莫不是骗人吧!几个焦家小辈眼里浮现出了几分疑惑之色。
这样的神情看的张解忍不住笑了。
“这账册做不得假的,”他说着指了指账册,道,“你们可以查,”他一边说着一边翻着账册,道,“看这里,这里,还有这里……你们每月都取走了大批的朱砂。”
“怎么可能?”几个焦家小辈显然看糊涂了,“家里几时用到这么多朱砂了?”
这一点不止几个焦家小辈,就连一旁的柳离也有些疑惑。
“是宫里,大殿下那里。”张解认真的为众人解惑,“大殿下的药需要大量的朱砂维系。”
原来是这个缘故!只这一点,几个焦家小辈不肯认同了:“那是为大殿下治病,怎的也要算到我们的头上?”
对此,张解只站了起来,理了理坐的有些发皱的官袍,漫不经心的说道:“大殿下的病治好了,功劳是你们的,谁也没有跟你们抢去。

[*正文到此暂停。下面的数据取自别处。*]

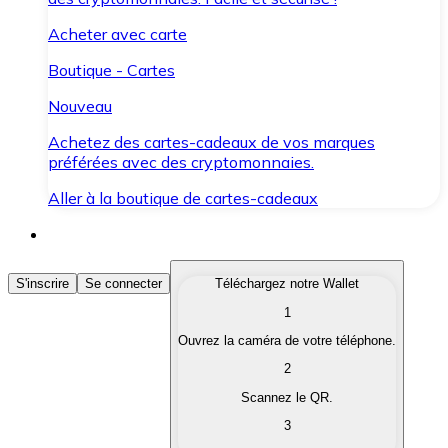
Acheter avec carte
Boutique - Cartes
Nouveau
Achetez des cartes-cadeaux de vos marques
préférées avec des cryptomonnaies.
Aller à la boutique de cartes-cadeaux
Acheter des Cryptomonnaies
S'inscrire
Se connecter
Téléchargez notre Wallet
1
Achetez les cryptomonnaies qui vous intéressent rapid
Ouvrez la caméra de votre téléphone.
Vendre des Cryptomonnaies
2
Convertissez vos cryptomonnaies en monnaie fiduciair
Scannez le QR.
3
Échanger (Swap)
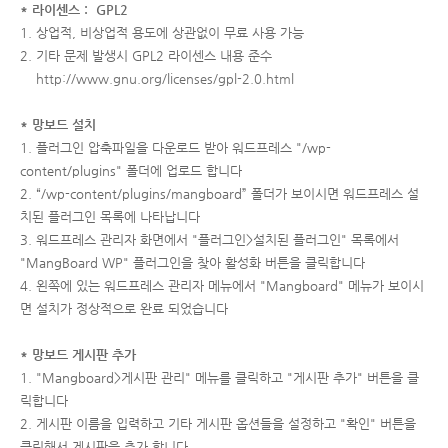
* 라이센스 : GPL2
1. 상업적, 비상업적 용도에 상관없이 무료 사용 가능
2. 기타 문제 발생시 GPL2 라이센스 내용 준수
http://www.gnu.org/licenses/gpl-2.0.html
* 망보드 설치
1. 플러그인 압축파일을 다운로드 받아 워드프레스 "/wp-
content/plugins" 폴더에 업로드 합니다
2. “/wp-content/plugins/mangboard” 폴더가 보이시면 워드프레스 설
치된 플러그인 목록에 나타납니다
3. 워드프레스 관리자 화면에서 "플러그인>설치된 플러그인" 목록에서
"MangBoard WP" 플러그인을 찾아 활성화 버튼을 클릭합니다
4. 왼쪽에 있는 워드프레스 관리자 메뉴에서 "Mangboard" 메뉴가 보이시
면 설치가 정상적으로 완료 되었습니다
* 망보드 게시판 추가
1. "Mangboard>게시판 관리" 메뉴를 클릭하고 "게시판 추가" 버튼을 클
릭합니다
2. 게시판 이름을 입력하고 기타 게시판 옵션들을 설정하고 "확인" 버튼을
클릭해서 게시판을 추가 합니다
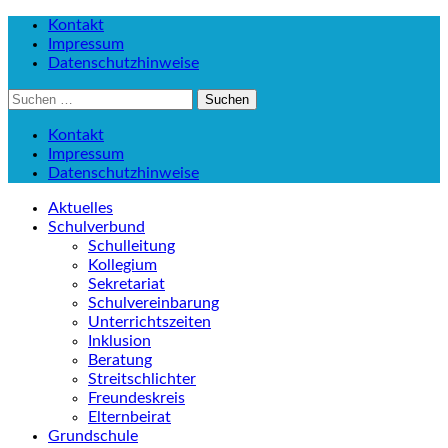
Kontakt
Impressum
Datenschutzhinweise
Suchen
nach:
Kontakt
Impressum
Datenschutzhinweise
Aktuelles
Schulverbund
Schulleitung
Kollegium
Sekretariat
Schulvereinbarung
Unterrichtszeiten
Inklusion
Beratung
Streitschlichter
Freundeskreis
Elternbeirat
Grundschule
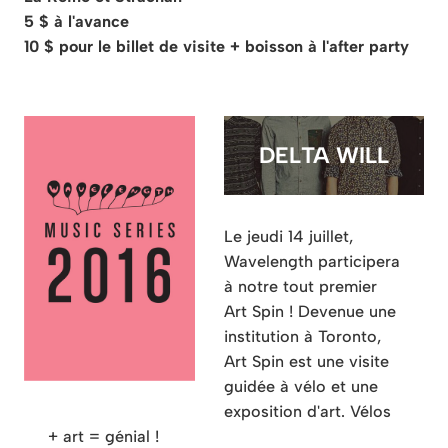
5 $ à l'avance
10 $ pour le billet de visite + boisson à l'after party
DELTA WILL
Le jeudi 14 juillet,
Wavelength participera
à notre tout premier
Art Spin ! Devenue une
institution à Toronto,
Art Spin est une visite
guidée à vélo et une
exposition d'art. Vélos
+ art = génial !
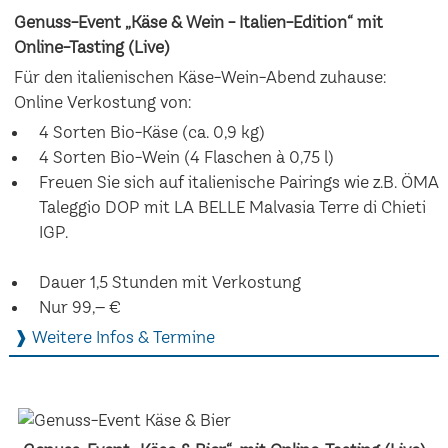
Genuss-Event „Käse & Wein - Italien-Edition“ mit
Online-Tasting (Live)
Für den italienischen Käse-Wein-Abend zuhause:
Online Verkostung von:
4 Sorten Bio-Käse (ca. 0,9 kg)
4 Sorten Bio-Wein (4 Flaschen à 0,75 l)
Freuen Sie sich auf italienische Pairings wie z.B. ÖMA
Taleggio DOP mit LA BELLE Malvasia Terre di Chieti
IGP.
Dauer 1,5 Stunden mit Verkostung
Nur 99,– €
❱ Weitere Infos & Termine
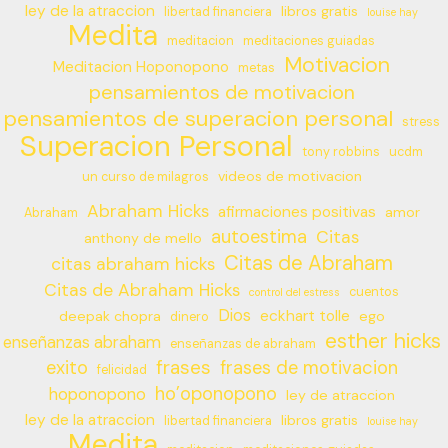
ley de la atraccion
libros gratis
libertad financiera
louise hay
Medita
meditacion
meditaciones guiadas
Motivacion
Meditacion Hoponopono
metas
pensamientos de motivacion
pensamientos de superacion personal
stress
Superacion Personal
tony robbins
ucdm
videos de motivacion
un curso de milagros
Abraham Hicks
afirmaciones positivas
amor
Abraham
autoestima
Citas
anthony de mello
Citas de Abraham
citas abraham hicks
Citas de Abraham Hicks
cuentos
control del estress
Dios
eckhart tolle
deepak chopra
ego
dinero
esther hicks
enseñanzas abraham
enseñanzas de abraham
frases
exito
frases de motivacion
felicidad
ho’oponopono
hoponopono
ley de atraccion
ley de la atraccion
libros gratis
libertad financiera
louise hay
Medita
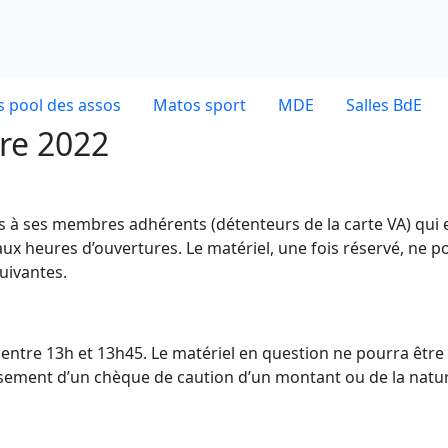
 pool des assos
Matos sport
MDE
Salles BdE
re 2022
es à ses membres adhérents (détenteurs de la carte VA) qui 
ux heures d’ouvertures. Le matériel, une fois réservé, ne p
uivantes.
dE entre 13h et 13h45. Le matériel en question ne pourra être
ersement d’un chèque de caution d’un montant ou de la natu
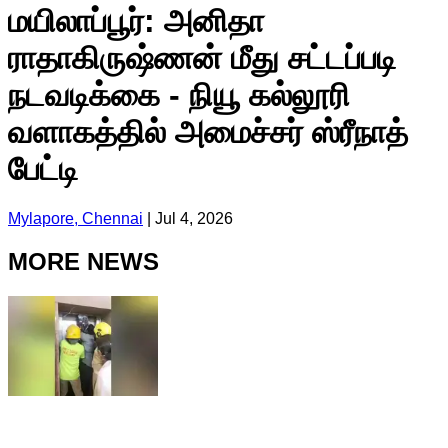
மயிலாப்பூர்: அனிதா
ராதாகிருஷ்ணன் மீது சட்டப்படி
நடவடிக்கை - நியூ கல்லூரி
வளாகத்தில் அமைச்சர் ஸ்ரீநாத்
பேட்டி
Mylapore, Chennai
|
Jul 4, 2026
MORE NEWS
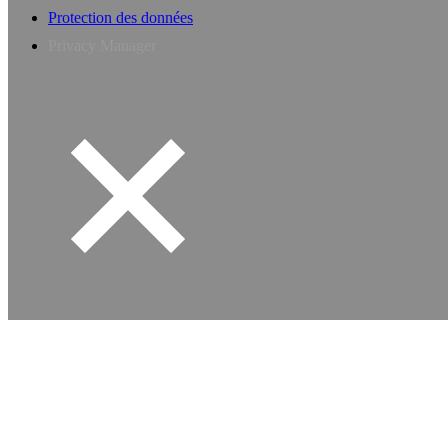
Protection des données
Privacy Manager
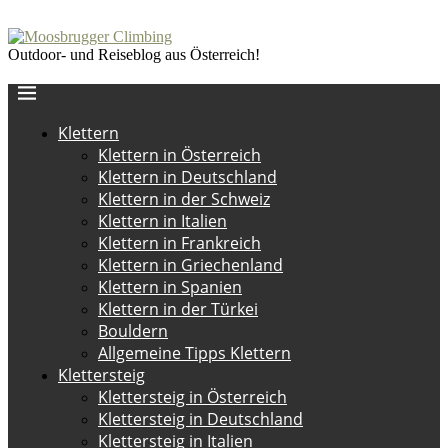
Outdoor- und Reiseblog aus Österreich!
Klettern
Klettern in Österreich
Klettern in Deutschland
Klettern in der Schweiz
Klettern in Italien
Klettern in Frankreich
Klettern in Griechenland
Klettern in Spanien
Klettern in der Türkei
Bouldern
Allgemeine Tipps Klettern
Klettersteig
Klettersteig in Österreich
Klettersteig in Deutschland
Klettersteig in Italien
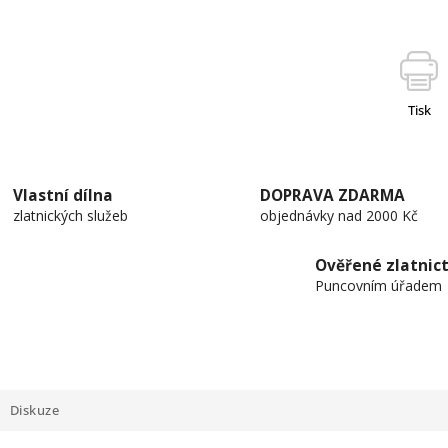
Tisk
Vlastní dílna
DOPRAVA ZDARMA
zlatnických služeb
objednávky nad 2000 Kč
Ověřené zlatnict
Puncovním úřadem
Diskuze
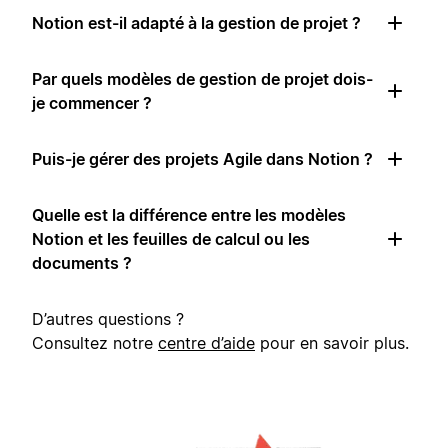
Notion est-il adapté à la gestion de projet ?
Par quels modèles de gestion de projet dois-
je commencer ?
Puis-je gérer des projets Agile dans Notion ?
Quelle est la différence entre les modèles
Notion et les feuilles de calcul ou les
documents ?
D’autres questions ?
Consultez notre
centre d’aide
pour en savoir plus.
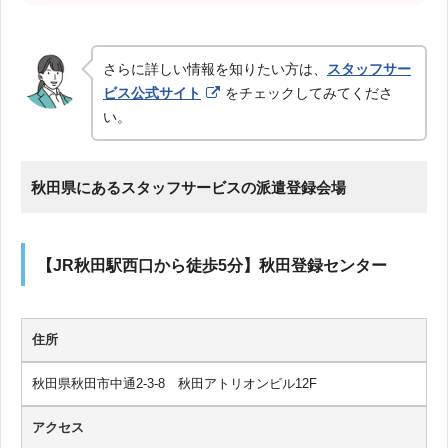
さらに詳しい情報を知りたい方は、
スタッフサー
ビス公式サイト
をチェックしてみてくださ
い。
秋田県にあるスタッフサービスの派遣登録会場
【JR秋田駅西口から徒歩5分】秋田登録センター
住所
秋田県秋田市中通2-3-8 秋田アトリオンビル12F
アクセス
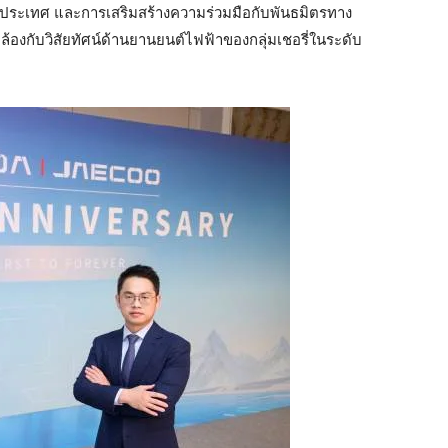
ระเทศ และการเสริมสร้างความร่วมมือกับพันธมิตรทาง
อดคล้องกับวิสัยทัศน์ด้านยานยนต์ไฟฟ้าของกลุ่มเชอรี่ในระดับ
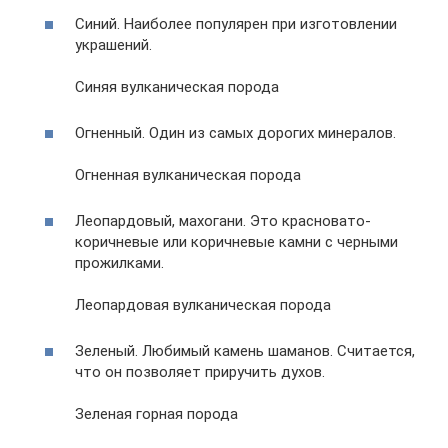
Синий. Наиболее популярен при изготовлении
украшений.
Синяя вулканическая порода
Огненный. Один из самых дорогих минералов.
Огненная вулканическая порода
Леопардовый, махогани. Это красновато-
коричневые или коричневые камни с черными
прожилками.
Леопардовая вулканическая порода
Зеленый. Любимый камень шаманов. Считается,
что он позволяет приручить духов.
Зеленая горная порода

怎的既然领了功,所要的花销却要整个阴阳司来替你们承担?账可不是这么算的。”
鸡毛蒜皮的小事之所以头疼却又无解归咎到底还是因为在理。而这件事,阴阳司是在理的。
一旦在理,那这个说法就是站得住脚的。几个焦家小辈听的也急了:“那是原娇娇自己的功劳,同我们没什么关系!原家领了,我焦家没领呢!”